Frank sagte: „Es ist ´ne total doofe Situation für uns alle, aber wir müssen jetzt an Marie denken und an niemand sonst.“
Marten weinte.
„Du kannst dir selbstverständlich einen Anwalt nehmen … Ich hab keine Ahnung wie sowas rechtlich ist, aber, um ehrlich zu sein, ich glaub, da ist nichts zu machen.“
Marten schüttelte den Kopf - er konnte das alles gar nicht begreifen. „Aber ich hab sie doch so lieb …“
„Das wissen wir, und sie weiß das auch! Aber wir müssen nach vorne schauen. Und vielleicht ist es auch für dich ganz gut, wenn du einen Abschluss findest …“
Marten wischte sich die Tränen aus den Augen. „Und Maries Sachen?“
„Die holen wir ab.“ Und dann, nach einer Pause: „Toll, dass du so verständnisvoll bist.“
Marten schaute zur Seite, und Frank nutzte die Gelegenheit um Julia anzustubsen. „Wir müssen dann jetzt.“
Frank und Julia standen auf.
Marten suchte Julias Blick, und Julia streichelte seine Wange. „Danke für alles, Marten. Du hast mir sehr gut getan.“
Marten schossen wieder die Tränen in die Augen.

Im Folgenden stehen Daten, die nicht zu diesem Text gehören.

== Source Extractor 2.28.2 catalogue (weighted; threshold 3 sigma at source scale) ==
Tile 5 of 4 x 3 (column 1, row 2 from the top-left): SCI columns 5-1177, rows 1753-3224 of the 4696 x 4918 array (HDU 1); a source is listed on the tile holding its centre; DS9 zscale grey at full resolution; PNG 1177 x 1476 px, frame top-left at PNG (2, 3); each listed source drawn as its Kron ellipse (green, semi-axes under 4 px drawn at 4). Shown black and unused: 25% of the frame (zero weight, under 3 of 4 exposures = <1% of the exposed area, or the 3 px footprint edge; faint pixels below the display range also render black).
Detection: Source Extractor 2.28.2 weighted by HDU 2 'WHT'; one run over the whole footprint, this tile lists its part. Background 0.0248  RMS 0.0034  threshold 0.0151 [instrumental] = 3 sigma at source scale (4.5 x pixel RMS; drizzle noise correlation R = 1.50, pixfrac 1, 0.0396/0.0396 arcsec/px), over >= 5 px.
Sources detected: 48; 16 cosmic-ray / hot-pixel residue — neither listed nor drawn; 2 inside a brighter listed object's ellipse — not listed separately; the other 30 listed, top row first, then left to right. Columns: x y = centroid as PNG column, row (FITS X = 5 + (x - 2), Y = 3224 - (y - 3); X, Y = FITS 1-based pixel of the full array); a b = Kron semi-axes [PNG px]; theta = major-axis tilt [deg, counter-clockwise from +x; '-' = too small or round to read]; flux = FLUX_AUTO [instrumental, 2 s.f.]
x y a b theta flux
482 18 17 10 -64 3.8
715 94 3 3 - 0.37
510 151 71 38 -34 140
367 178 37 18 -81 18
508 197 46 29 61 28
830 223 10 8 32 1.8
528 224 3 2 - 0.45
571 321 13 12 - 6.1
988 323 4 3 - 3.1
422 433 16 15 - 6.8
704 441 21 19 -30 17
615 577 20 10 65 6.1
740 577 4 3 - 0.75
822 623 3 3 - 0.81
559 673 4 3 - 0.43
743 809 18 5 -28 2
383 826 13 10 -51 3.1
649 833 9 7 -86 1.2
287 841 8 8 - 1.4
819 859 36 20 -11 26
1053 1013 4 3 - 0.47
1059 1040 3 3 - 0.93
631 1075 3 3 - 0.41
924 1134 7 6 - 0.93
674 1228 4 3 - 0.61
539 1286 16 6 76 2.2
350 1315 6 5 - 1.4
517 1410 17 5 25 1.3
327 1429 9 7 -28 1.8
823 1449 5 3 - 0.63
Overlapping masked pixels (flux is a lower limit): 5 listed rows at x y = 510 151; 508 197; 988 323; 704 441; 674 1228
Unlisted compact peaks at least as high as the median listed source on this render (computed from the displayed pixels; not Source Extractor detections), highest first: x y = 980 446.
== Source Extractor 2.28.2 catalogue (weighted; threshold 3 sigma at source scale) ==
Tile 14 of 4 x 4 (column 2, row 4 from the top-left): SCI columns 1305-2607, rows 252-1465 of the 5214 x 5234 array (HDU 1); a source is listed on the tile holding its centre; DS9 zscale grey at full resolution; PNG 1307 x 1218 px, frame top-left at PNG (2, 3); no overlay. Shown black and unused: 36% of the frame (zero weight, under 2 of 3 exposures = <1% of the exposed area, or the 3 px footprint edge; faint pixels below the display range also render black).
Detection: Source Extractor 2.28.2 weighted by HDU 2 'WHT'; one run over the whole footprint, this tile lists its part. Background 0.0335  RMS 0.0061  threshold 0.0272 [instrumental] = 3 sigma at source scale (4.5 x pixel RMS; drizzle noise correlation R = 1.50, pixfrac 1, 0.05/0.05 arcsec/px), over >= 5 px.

„Ich geh eben zahlen“, sagte Frank, dem das sichtlich unangenehm war.
Marten wartete bis die beiden das Lokal verlassen hatten - er musste das erstmal sacken lassen. Er wollte soeben aufstehen, da vibrierte sein Handy - die Nummer vom Krankenhaus wurde angezeigt.